Forecasting next value range based on variance and historical values If I know next variance from GARCH(1,1) model, can I get $X_{i+1}$?
For example:
$$ \sigma^2_n = \frac{1}{N} \sum_{i=1}^n(X_i-\mu_i)^2 $$
where 
$$ \mu_i = \frac{1}{n} \sum_{i=1}^nX_i. $$
So 
$$ \mu_{i+1} = \frac{1}{n} \left(\sum_{i=1}^nX_i + X_{n+1}\right). $$
I know the variance $\sigma^2_{n+1}$ and $X_n$, $\mu_n$, $n$, $n+1$.
Can I calculate $X_{i+1}$?
Maybe something like (not the correct formula I guess...):
$$ \sigma^2_{n+1} = \frac{1}{N+1} \sum_{i=1}^{n+1}(X_i-\mu_{n+1})^2 $$
to
$$ \sigma^2_{n+1} someVariable = X_{i+1} $$
Thanks!
 A: If you need a point forecast of $X_{t+1}$ (which you indicate in the body of your question), you should build a conditional mean model for $X_t$.
If you need a range forecast of $X_{t+1}$ (which you indicate in the title of your question), you would need a predicted density or predicted quantiles of $X_{t+1}$. 

A GARCH model involves a conditional mean and a conditional variance specification, e.g.
$$
\begin{aligned}
X_t        &= \sigma_t \varepsilon_t \\
\sigma_t^2 &= \omega + \alpha_1 X_{t-1}^2 + \beta_1 \sigma_{t-1}^2
\end{aligned}
$$
with a density specification for $\varepsilon_t$, e.g. $\varepsilon_t \sim i.i.d.(0,1,\theta)$ for some density function $d$ with zero mean, unit variance and possibly extra parameters $\theta$.
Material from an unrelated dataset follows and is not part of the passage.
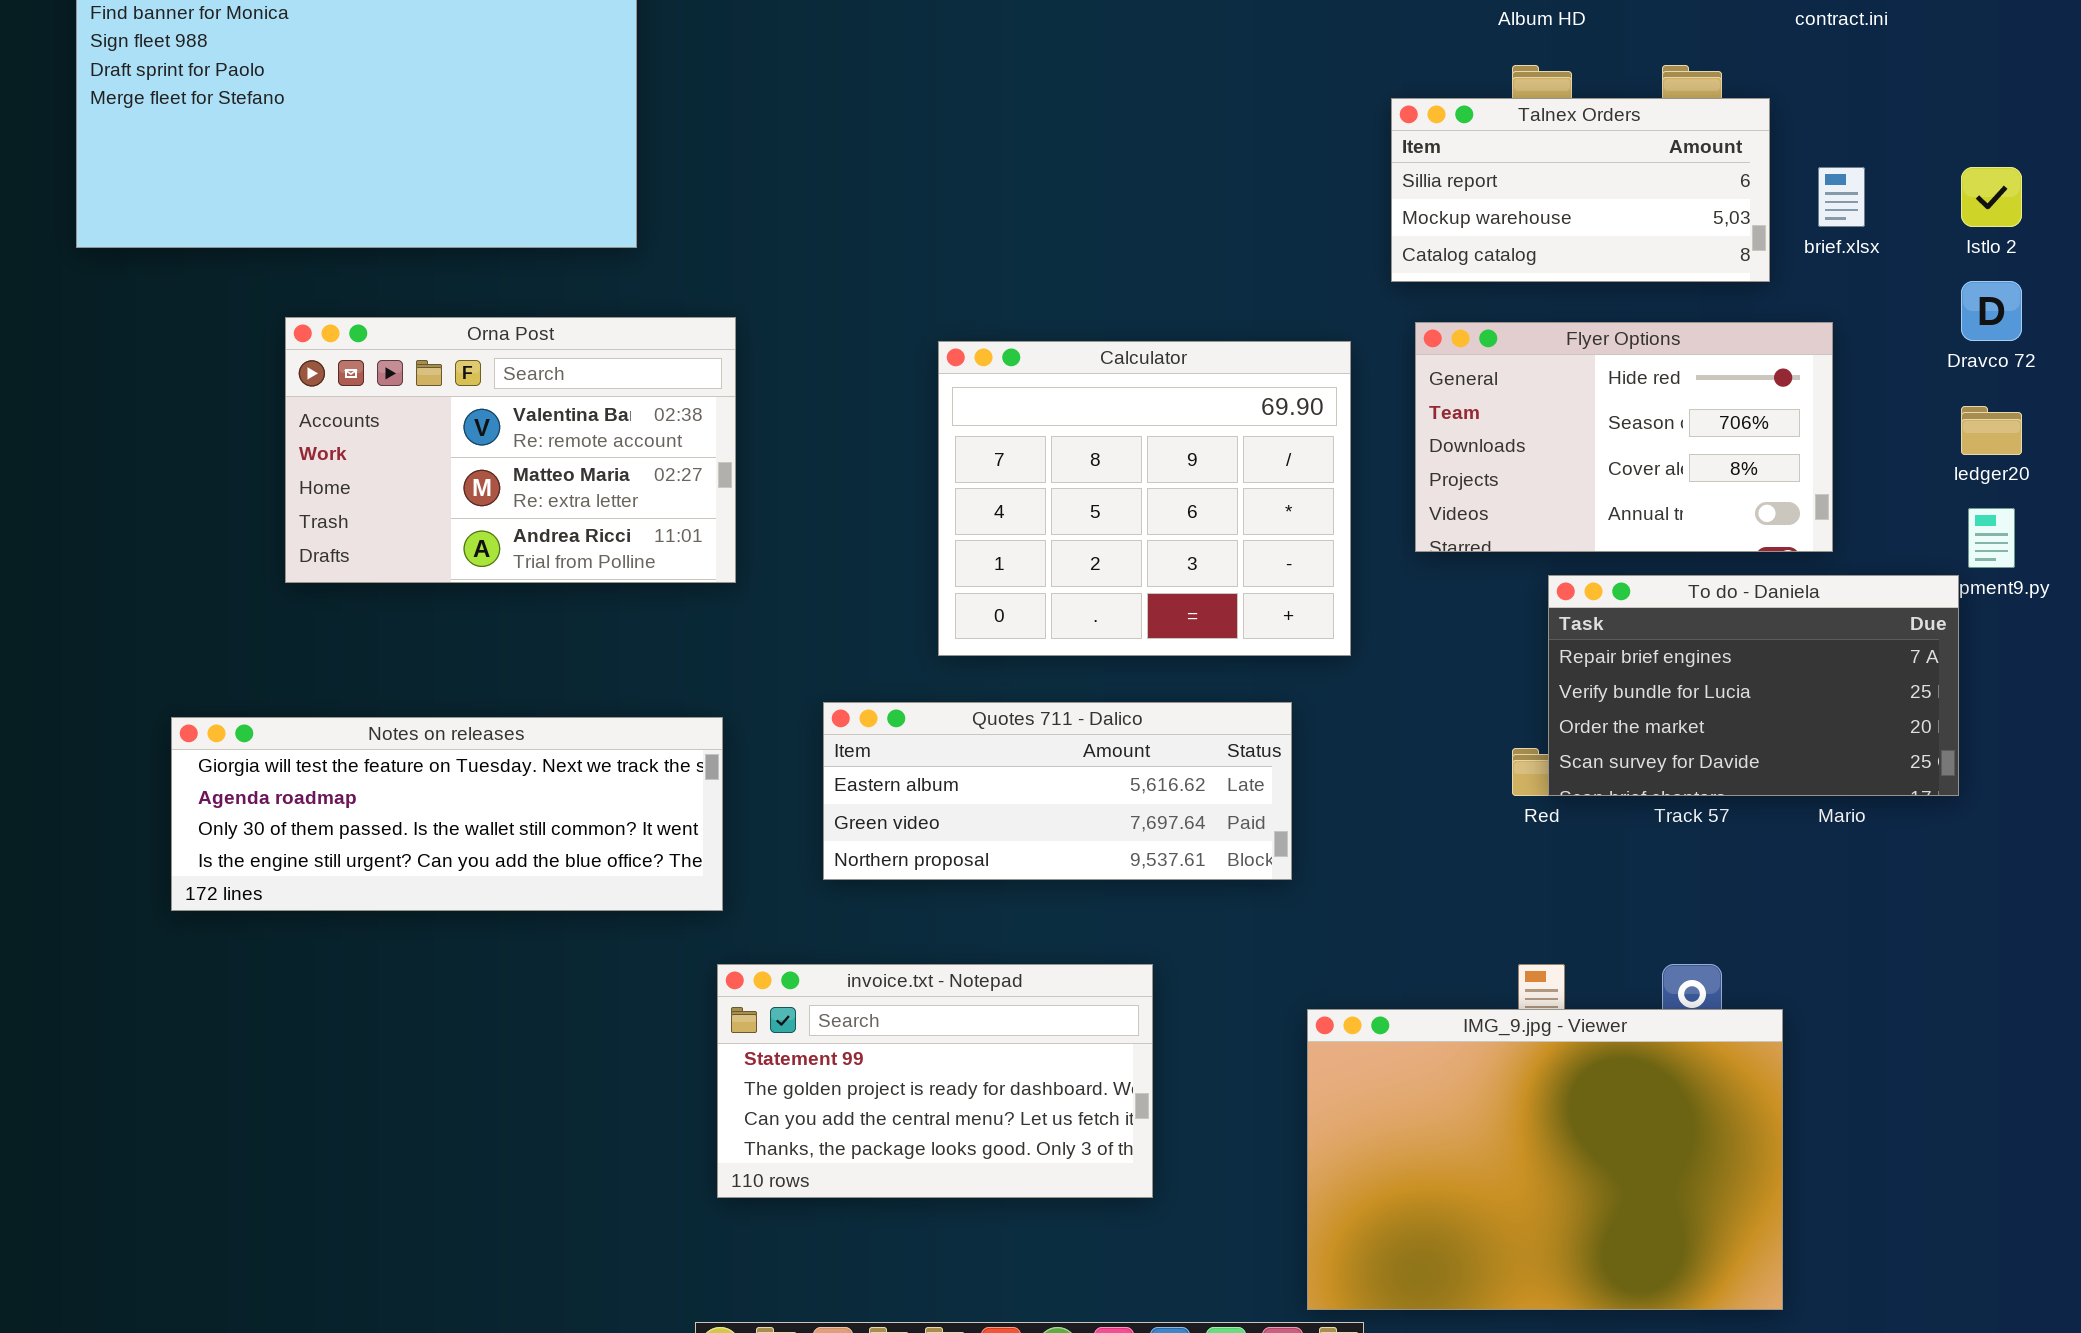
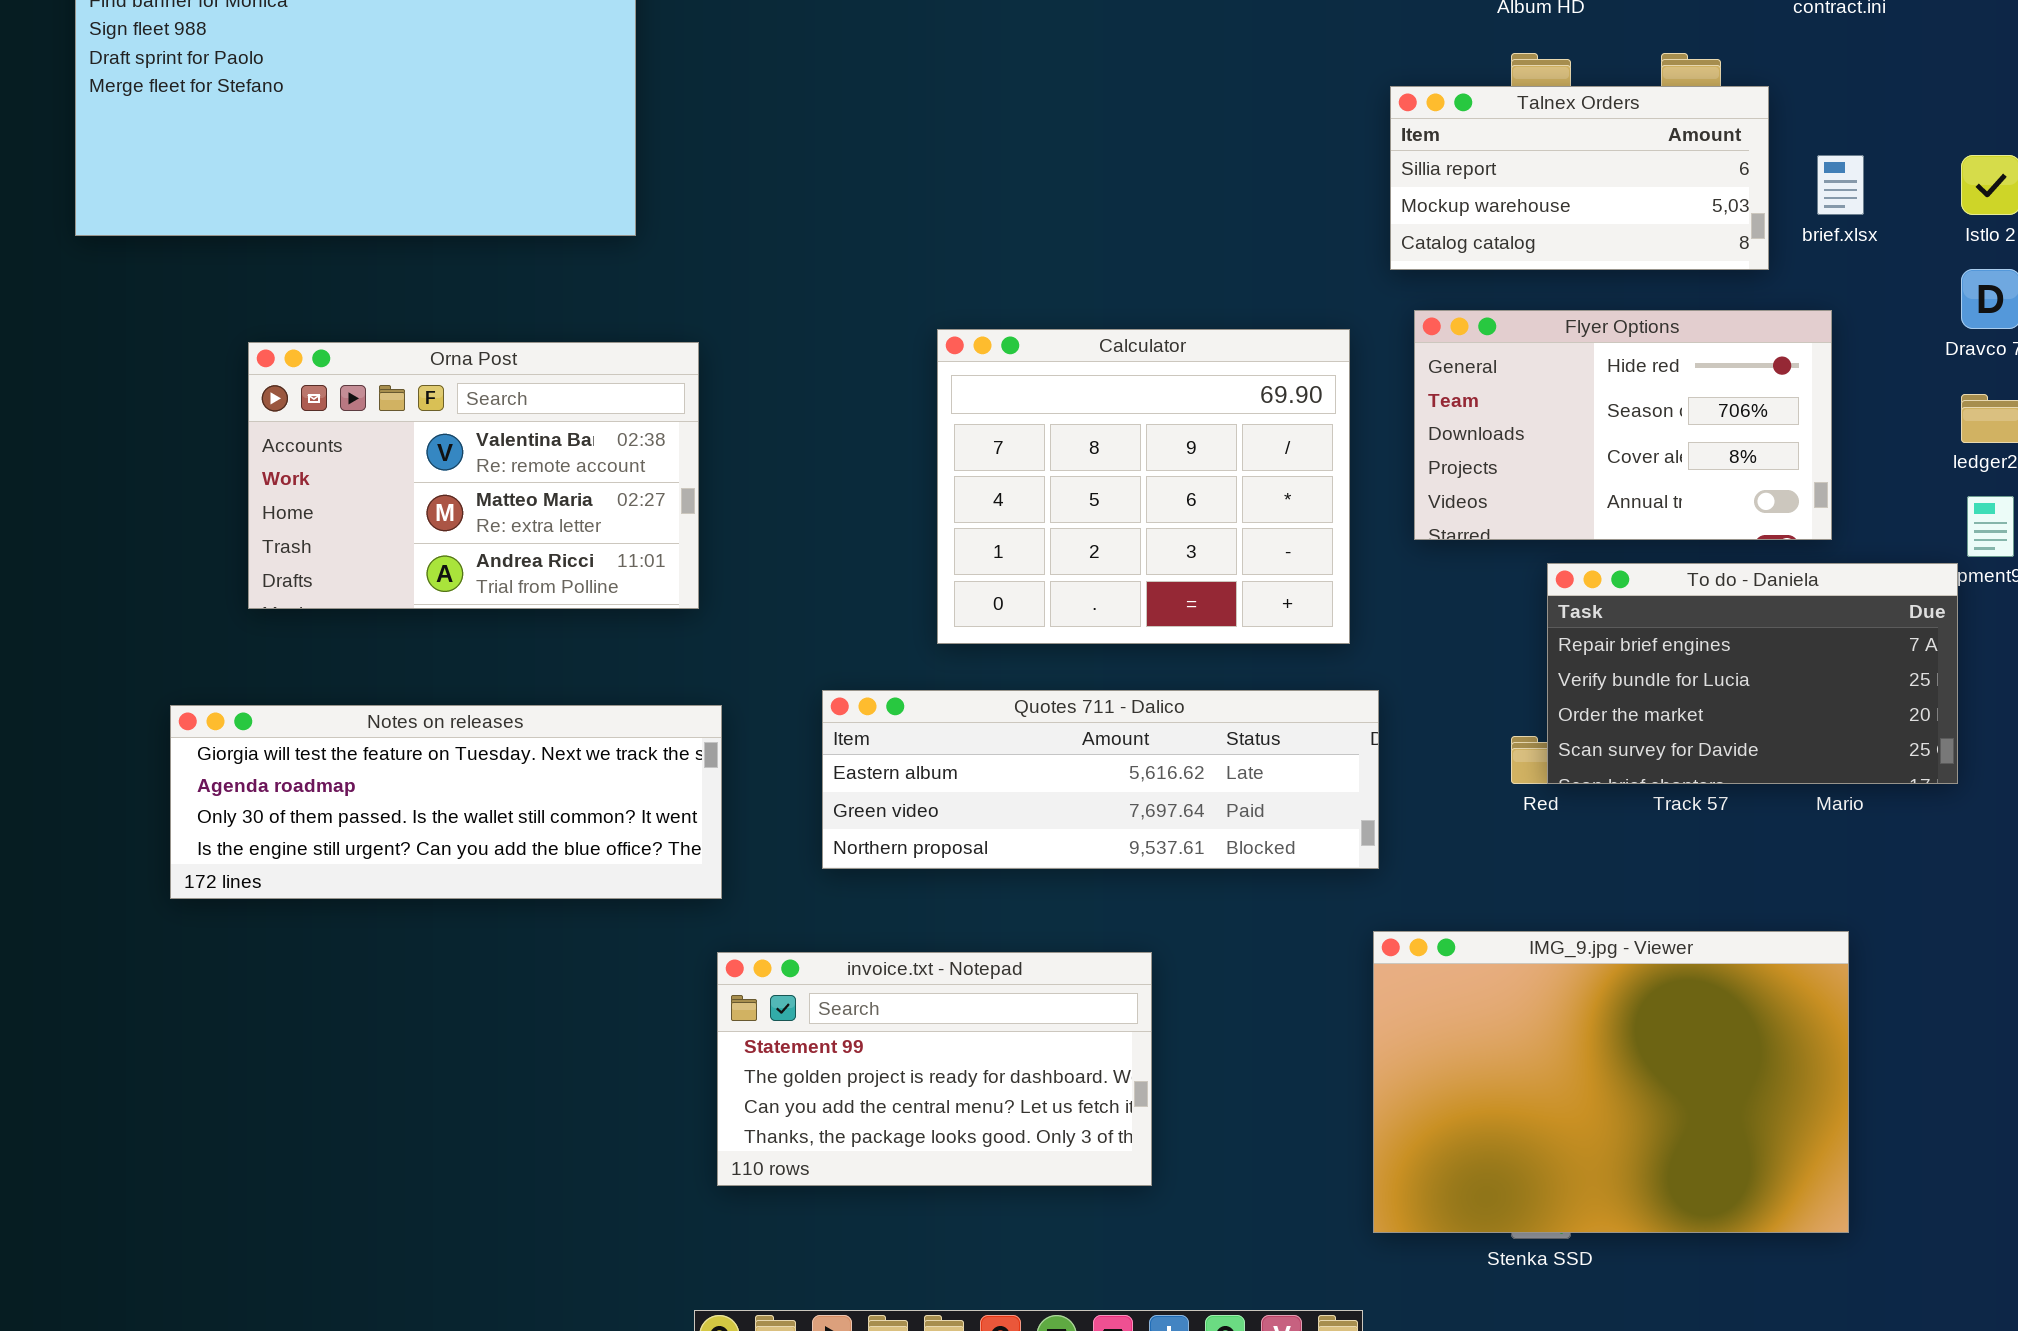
Orna Post: [285,317,736,583] -> [248,342,699,609], moved
Quotes 711 - Dalico: [823,702,1292,880] -> [822,690,1379,869], resized
IMG_9.jpg - Viewer: [1307,1009,1783,1310] -> [1373,931,1849,1233], moved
Given the estimated model, you can obtain the predicted density of $X_{t+1}$, $d(0,\hat\sigma^2_{t+1},\hat\theta)$, where hats denote fitted values and
$$ \hat\sigma_{t+1}^2 = \hat\omega + \hat\alpha_1 X_{t}^2 + \hat\beta_1 \hat\sigma_{t}^2. $$
You can obtain an $x\%$ confidence interval for $X_{t+1}$ using the quantiles of the predicted density of $X_{t+1}$. This will be the likely range of $X_{t+1}$, where "likely" is quantified as $x\%$ confidence.